** Exercise passage follows **

Skip to content

Broken Connection after context cancellation

When cancelling a running QueryRowContext the driver returns interrupted (9)

Same does NOT happen when using mattn-github.com/mattn/go-sqlite3` package.

I assume somewhere in driver handling is a race condition that doesn't properly "clean up" an interrupted connection when returning to the pool.

EDIT: While experimenting, it seems that a work-around for the issue with interrupted connections MIGHT be returning false from (*sqlite.conn).IsValid()

func (c *conn) IsValid() bool {
	// return c.db != 0 // original code
	return c.db != 0 && sqlite3.Xsqlite3_is_interrupted(c.tls, c.db) == 0
}

EDIT2: Upon reading Sqlite docs, it seems that some pending statement might not be finalized correctly when cancellation occurs

The sqlite3_interrupt(D) call is in effect until all currently running SQL statements on database connection D complete. Any new SQL statements that are started after the sqlite3_interrupt() call and before the running statement count reaches zero are interrupted as if they had been running prior to the sqlite3_interrupt() call. New SQL statements that are started after the running statement count reaches zero are not effected by the sqlite3_interrupt(). A call to sqlite3_interrupt(D) that occurs when there are no running SQL statements is a no-op and has no effect on SQL statements that are started after the sqlite3_interrupt() call returns.

Original Comments

func (s *stmt) query(ctx context.Context, args []driver.NamedValue) (r driver.Rows, err error) {
// ...

** End of Exercise passage **
** Material supplied follows **

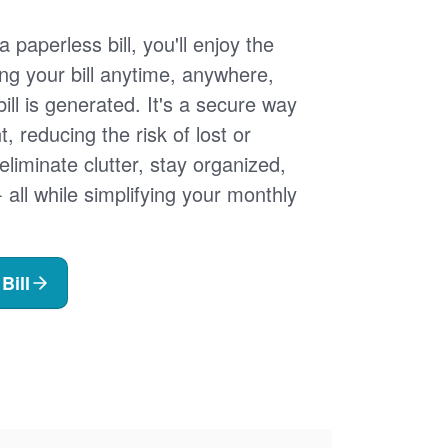
 paperless bill, you'll enjoy the
ng your bill anytime, anywhere,
ill is generated. It's a secure way
 reducing the risk of lost or
 eliminate clutter, stay organized,
- all while simplifying your monthly
Bill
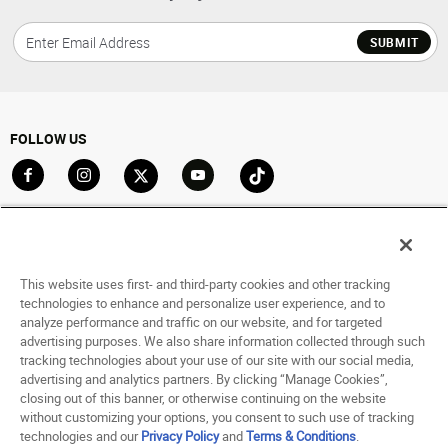
SUBMIT
FOLLOW US
Go to Facebook
Go to Instagram
Go to X
Go to YouTube
Go to TikTok
ACCOUNT
My Account
This website uses first- and third-party cookies and other tracking
Track My Order
technologies to enhance and personalize user experience, and to
analyze performance and traffic on our website, and for targeted
Saved For Later
advertising purposes. We also share information collected through such
tracking technologies about your use of our site with our social media,
HELP
advertising and analytics partners. By clicking “Manage Cookies”,
closing out of this banner, or otherwise continuing on the website
ABOUT
without customizing your options, you consent to such use of tracking
technologies and our
Privacy Policy
and
Terms & Conditions
.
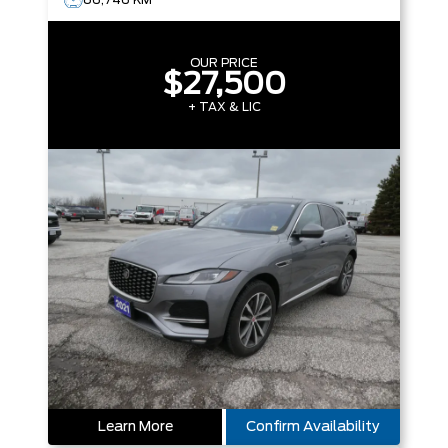
OUR PRICE
$27,500
+ TAX & LIC
Learn More
Confirm Availability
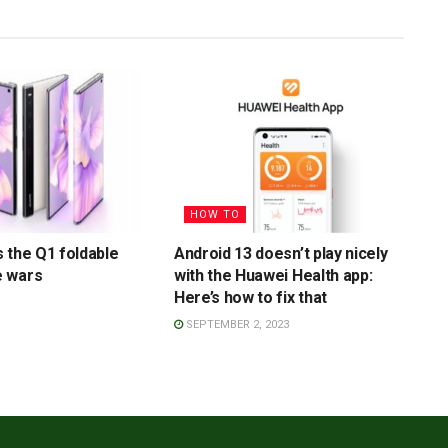
HOW TO
 the Q1 foldable
Android 13 doesn’t play nicely
 wars
with the Huawei Health app:
Here’s how to fix that
SEPTEMBER 2, 2023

** End of Material supplied **

Study questions —
A. Return every line of the records that contains the word "advertising".
B. Pick up the issue report on broken SQLite connections after context cancellation and continue it from its last line.

Set of answers —
A.
advertising purposes. We also share information collected through such
advertising and analytics partners. By clicking “Manage Cookies”,

B.
		if pstmt, err = s.c.prepareV2(&psql); err != nil {
			return nil, err // This is interrupted (9)
			// returning ErrBadConn here "drops" the dead connection
			// allowing to retry with a clean one, but still drops a request.
			// return nil, driver.ErrBadConn
		}

Once a connection is in "interrupted" state, it's no longer able to handle any new calls.

affected version: v1.34.1 tested OS: windows 11 amd64

Repro:

  1. Run a bunch of requests more than can be handled concurrently e.g. by calling http://127.0.0.1:8082/items/2 repeatedly after initially seeding via http://127.0.0.1:8082/seed
  2. then cancel requests that time-out
  3. At some point a running sqlite operation will be "interrupted" and leave the connection in a broken state.
  4. Any further call that fetches the same pooled connection will be dropped as it is "interrupted"

Repro example (Server):

package main

import (
	"context"
	"database/sql"
	"errors"
	"fmt"
	"net/http"
	"os"
	"os/signal"
	"path/filepath"
	"runtime"
	"time"

	_ "github.com/mattn/go-sqlite3"
	_ "modernc.org/sqlite"
)

func main() {
	ctx, cancel := signal.NotifyContext(context.Background(), os.Interrupt)
	defer cancel()

	absDb, err := filepath.Abs("simple-web.db")
	if err != nil {
		panic(err)
	}
	dbSlash := filepath.ToSlash(absDb)
	connStr := "file:///" + dbSlash + "?_pragma=foreign_keys(1)&_pragma=journal_mode(WAL)&_pragma=synchronous(NORMAL)&_pragma=busy_timeout(10000)"
	// connStr = "file:///" + dbSlash + "?_foreign_keys=1&_journal_mode=WAL&_synchronous=NORMAL&_busy_timeout=10000&_mutex=no"
	fmt.Printf("connecting to %s\n", connStr)
	db, err := sql.Open("sqlite", connStr)
	if err != nil {
		panic(err)
	}
	db.SetMaxOpenConns(2 * runtime.NumCPU())
	db.SetMaxIdleConns(2 * runtime.NumCPU())
	db.SetConnMaxLifetime(5 * time.Minute)
	db.SetConnMaxIdleTime(1 * time.Minute)
	defer db.Close()

	if _, err := db.Exec(`CREATE TABLE IF NOT EXISTS data (
	id INTEGER PRIMARY KEY AUTOINCREMENT,
	name TEXT NOT NULL DEFAULT ''
	)`); err != nil {
		panic(err)
	}

	http.HandleFunc("/seed", func(w http.ResponseWriter, r *http.Request) {
		db.Exec(`INSERT INTO data (Name) VALUES ('A'),('B'),('C'),('D')`)
	})

	http.HandleFunc("/items/{id}", func(w http.ResponseWriter, r *http.Request) {
		id := r.PathValue("id")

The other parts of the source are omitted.